Touched by such gentle humanity, Teo felt tears well in her eyes. And she thought of her own favorite mare killed by her husband last year for the most minor infraction.

“He’ll be back,” Tamyr soothed, misinterpreting Teo’s tears. “They say no enemy fire can touch him.”

“Pray they’re right,” Teo softly murmured, as the shadowy pines on the opposite shore swallowed up the last glimpse of the man who’d introduced her to the miracle of love.

The snow that had fallen most of the night lent a magical illusion to the dark forest, the tall pines with their powdery mantle gleaming pale against the gray sky. And the narrow path climbing by a shallow gradient lay untouched, pristine before the advance units. It hardly seemed possible
enclosed within the still, frosty whiteness that the carnage of battle waited at the end of their march.

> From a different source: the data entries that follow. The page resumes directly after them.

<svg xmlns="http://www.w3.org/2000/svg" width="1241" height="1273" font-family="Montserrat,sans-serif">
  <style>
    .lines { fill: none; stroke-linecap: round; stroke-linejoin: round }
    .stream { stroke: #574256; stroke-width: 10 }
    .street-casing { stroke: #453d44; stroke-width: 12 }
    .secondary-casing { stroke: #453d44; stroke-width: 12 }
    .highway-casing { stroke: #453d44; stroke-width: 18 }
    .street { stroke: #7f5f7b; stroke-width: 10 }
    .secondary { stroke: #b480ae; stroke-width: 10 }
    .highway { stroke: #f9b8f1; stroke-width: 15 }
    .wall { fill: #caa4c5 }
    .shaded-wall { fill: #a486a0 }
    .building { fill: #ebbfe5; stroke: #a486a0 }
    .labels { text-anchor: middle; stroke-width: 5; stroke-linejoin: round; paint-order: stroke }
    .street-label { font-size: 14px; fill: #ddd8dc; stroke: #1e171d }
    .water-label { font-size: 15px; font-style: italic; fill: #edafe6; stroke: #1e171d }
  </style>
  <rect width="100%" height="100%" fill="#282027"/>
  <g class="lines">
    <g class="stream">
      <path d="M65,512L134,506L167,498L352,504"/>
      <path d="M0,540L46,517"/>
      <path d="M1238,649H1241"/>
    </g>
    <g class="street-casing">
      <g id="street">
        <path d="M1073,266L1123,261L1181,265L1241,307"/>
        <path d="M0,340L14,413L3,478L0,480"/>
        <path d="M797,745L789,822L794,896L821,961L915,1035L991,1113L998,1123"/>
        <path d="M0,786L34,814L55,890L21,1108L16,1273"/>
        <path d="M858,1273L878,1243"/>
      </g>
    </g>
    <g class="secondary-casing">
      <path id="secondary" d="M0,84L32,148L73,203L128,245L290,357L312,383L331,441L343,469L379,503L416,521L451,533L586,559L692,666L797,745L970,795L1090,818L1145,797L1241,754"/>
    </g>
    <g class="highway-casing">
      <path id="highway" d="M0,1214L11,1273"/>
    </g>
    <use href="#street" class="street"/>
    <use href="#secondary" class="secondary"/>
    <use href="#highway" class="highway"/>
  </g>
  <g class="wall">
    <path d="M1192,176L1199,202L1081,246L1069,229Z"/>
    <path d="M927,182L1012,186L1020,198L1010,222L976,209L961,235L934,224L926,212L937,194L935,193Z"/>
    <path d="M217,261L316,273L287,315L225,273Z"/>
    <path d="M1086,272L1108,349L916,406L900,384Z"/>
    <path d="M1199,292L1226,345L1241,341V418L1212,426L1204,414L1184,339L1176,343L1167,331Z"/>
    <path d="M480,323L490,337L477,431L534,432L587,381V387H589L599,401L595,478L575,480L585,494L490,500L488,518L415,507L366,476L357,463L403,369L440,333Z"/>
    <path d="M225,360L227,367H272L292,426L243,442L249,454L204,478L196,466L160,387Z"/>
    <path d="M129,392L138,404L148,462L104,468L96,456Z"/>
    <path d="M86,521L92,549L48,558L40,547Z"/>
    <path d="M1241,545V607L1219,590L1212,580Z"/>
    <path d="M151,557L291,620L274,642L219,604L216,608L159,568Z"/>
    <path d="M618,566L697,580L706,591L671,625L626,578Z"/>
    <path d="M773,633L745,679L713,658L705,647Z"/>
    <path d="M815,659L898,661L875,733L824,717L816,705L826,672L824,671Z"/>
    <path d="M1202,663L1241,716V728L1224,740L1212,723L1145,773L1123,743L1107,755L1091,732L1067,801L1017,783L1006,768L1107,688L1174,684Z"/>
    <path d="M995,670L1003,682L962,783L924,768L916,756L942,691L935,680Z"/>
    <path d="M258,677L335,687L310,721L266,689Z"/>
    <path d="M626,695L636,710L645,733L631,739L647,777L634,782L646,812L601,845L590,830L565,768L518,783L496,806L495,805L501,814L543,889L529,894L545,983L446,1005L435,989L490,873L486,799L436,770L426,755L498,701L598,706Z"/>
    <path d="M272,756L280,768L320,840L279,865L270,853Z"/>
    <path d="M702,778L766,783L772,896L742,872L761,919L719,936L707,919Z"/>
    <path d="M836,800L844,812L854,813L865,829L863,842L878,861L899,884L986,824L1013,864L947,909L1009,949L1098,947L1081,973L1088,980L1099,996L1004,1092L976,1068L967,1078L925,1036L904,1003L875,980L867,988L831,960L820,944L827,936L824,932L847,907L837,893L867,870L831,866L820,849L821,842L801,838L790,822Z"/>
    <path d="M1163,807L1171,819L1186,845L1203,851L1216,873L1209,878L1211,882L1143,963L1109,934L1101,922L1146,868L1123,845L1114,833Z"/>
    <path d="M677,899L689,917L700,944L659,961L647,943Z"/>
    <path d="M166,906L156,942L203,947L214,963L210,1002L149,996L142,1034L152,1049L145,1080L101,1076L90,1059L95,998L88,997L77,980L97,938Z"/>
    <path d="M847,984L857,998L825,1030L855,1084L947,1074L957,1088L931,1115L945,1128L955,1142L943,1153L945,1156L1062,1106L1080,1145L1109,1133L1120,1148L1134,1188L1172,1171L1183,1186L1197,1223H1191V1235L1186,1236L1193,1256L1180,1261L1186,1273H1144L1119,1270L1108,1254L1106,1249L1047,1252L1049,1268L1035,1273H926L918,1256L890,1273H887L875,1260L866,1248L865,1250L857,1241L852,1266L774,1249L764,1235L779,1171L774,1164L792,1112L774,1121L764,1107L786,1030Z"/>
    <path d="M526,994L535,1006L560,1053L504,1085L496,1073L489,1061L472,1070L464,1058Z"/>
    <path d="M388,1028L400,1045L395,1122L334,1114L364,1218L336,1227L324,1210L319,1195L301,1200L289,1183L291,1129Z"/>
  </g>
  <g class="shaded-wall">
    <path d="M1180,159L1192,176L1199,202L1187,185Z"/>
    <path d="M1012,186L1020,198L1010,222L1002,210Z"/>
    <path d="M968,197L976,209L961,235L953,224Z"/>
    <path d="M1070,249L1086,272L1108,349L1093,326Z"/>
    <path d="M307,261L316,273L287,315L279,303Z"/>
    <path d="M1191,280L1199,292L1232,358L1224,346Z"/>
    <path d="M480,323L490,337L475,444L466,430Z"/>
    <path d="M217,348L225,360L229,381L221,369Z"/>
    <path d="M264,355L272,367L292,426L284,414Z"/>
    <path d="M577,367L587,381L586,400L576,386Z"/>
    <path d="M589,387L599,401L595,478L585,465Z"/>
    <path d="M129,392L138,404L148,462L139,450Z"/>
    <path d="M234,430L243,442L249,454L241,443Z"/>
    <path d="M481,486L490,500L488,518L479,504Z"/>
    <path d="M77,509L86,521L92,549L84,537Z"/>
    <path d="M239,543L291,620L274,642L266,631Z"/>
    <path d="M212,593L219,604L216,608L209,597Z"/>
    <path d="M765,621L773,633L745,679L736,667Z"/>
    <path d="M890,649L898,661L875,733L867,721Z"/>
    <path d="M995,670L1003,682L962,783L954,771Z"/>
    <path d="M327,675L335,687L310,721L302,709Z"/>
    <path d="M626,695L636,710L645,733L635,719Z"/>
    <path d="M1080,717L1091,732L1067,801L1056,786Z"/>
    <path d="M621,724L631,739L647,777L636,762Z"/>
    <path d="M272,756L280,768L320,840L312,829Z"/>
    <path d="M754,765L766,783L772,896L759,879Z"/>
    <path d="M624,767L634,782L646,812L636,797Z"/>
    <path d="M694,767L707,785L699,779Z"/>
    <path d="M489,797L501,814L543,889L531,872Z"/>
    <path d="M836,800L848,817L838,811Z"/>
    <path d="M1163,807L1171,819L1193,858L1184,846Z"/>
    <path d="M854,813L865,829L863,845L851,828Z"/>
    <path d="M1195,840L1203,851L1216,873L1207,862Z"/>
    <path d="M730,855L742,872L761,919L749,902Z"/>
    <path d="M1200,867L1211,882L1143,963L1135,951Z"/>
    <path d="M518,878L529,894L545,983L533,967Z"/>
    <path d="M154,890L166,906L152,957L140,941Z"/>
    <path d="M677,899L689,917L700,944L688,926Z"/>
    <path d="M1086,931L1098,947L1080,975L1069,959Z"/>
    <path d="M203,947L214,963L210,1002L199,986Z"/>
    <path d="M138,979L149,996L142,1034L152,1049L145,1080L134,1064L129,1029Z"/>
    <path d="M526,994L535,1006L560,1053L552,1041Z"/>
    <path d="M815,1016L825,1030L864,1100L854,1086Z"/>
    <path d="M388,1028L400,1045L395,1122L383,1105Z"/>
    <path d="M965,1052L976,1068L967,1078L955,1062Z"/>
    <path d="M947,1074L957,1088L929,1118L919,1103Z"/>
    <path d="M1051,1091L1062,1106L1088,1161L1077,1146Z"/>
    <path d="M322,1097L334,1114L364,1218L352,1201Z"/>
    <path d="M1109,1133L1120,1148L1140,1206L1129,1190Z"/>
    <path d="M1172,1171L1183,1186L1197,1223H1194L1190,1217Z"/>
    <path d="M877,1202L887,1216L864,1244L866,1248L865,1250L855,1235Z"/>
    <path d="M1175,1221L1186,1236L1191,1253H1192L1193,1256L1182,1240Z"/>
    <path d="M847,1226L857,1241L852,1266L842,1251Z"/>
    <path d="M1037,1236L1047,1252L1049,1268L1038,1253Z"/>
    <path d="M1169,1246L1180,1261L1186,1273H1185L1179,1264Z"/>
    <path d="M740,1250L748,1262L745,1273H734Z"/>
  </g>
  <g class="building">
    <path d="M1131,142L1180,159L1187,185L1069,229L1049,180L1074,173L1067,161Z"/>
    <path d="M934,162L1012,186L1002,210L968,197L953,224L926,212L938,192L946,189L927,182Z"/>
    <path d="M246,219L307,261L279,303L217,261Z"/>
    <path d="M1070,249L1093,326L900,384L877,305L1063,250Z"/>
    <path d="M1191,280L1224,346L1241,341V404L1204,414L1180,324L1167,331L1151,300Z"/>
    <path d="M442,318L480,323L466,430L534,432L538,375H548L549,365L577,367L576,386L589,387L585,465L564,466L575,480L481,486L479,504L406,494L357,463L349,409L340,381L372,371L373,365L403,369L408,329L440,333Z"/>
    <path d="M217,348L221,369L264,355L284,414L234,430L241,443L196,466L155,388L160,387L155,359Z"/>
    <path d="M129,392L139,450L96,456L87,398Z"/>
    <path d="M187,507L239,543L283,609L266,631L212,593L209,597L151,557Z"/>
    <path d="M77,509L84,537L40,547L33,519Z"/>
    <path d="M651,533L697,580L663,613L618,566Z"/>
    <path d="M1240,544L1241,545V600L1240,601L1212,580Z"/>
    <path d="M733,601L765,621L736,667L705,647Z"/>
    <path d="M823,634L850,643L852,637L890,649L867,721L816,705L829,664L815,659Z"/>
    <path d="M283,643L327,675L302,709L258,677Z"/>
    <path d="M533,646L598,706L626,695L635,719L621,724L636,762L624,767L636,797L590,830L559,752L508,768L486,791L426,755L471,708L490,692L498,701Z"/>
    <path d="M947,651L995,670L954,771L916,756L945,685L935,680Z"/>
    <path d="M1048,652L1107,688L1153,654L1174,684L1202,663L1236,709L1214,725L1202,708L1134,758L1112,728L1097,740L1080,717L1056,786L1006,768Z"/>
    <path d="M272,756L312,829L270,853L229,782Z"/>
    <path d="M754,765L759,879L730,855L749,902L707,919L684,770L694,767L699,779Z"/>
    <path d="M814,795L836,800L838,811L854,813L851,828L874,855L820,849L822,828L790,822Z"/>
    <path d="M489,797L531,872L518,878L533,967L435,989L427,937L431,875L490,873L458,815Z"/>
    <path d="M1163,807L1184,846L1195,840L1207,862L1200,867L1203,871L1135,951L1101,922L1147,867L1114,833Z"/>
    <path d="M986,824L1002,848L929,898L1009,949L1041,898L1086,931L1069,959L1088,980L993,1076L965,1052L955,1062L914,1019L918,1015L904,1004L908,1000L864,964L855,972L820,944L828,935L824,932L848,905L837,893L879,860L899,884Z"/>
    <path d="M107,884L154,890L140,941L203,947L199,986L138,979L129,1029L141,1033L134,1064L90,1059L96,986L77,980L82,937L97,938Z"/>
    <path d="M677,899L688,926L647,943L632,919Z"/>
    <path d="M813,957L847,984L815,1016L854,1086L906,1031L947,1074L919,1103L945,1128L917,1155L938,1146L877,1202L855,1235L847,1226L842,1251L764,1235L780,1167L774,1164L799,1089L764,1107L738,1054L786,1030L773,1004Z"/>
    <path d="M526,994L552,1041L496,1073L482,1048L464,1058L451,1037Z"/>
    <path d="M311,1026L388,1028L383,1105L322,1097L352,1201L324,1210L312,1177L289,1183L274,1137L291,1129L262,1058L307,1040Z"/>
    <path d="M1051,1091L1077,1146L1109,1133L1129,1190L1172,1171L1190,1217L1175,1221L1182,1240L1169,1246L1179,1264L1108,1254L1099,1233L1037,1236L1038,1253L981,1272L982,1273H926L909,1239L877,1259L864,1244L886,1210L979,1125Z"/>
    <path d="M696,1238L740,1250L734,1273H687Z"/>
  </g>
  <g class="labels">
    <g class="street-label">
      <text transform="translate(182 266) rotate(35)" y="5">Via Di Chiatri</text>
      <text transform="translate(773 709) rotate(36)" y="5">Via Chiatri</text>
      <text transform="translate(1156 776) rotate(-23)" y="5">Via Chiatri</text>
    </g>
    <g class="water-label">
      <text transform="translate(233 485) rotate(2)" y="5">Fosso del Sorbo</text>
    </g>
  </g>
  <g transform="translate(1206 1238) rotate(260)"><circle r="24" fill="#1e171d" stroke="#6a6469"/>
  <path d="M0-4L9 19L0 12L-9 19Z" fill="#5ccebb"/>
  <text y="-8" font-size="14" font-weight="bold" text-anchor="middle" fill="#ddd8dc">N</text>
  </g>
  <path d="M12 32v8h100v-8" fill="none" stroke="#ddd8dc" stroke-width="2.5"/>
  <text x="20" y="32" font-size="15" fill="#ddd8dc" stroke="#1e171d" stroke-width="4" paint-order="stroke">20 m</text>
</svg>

Scudding clouds overlay St. Luzisteig, only a few drowsy guards patrolled its walls. Even the smoke from the chimneys rose in slow lazy trails into the dusky sky. The fort sat atop a steep col, its huge mass blocking the main road from Feldkirch to Chur. To its left the Falknis mountain soared steeply to 8,416 feet, forming a natural barrier, while the lesser Fläscherberr on its right dropped sharply to the Rhine.

It was still dark when the French Army of Switzerland arrived at the rim of the forest bordering the snow-covered slope fronting the fort’s north façade. Silently, the artillery set their muffled twelve-pounders and howitzers just inside the tree line, out of range of any St. Luzisteig artillery piece.
1
Sharpshooters and skirmishers were sent to scale the heights east and west of the fort, and once everyone was in place, Duras gave the signal for the bombardment to begin.

The predawn stillness was shattered by the deafening thunder of exploding shells, as the well-trained gunnery crews fired in swift, synchronized order. Cannonballs hammered the walls of the fort, leaving great gaping holes where shot struck a weakened portion of masonry, smashing through the east guard post in a bloody slaughter, discharging a murderous barrage the entire length of the north exposure.

The garrison came awake in shock, the attack completely unexpected. The Aulic Council in Vienna had just recalled several regiments from the fort yesterday in anticipation of the French march into the Grisons. Duras had been expected to attack Chur, the capital, thirty miles south.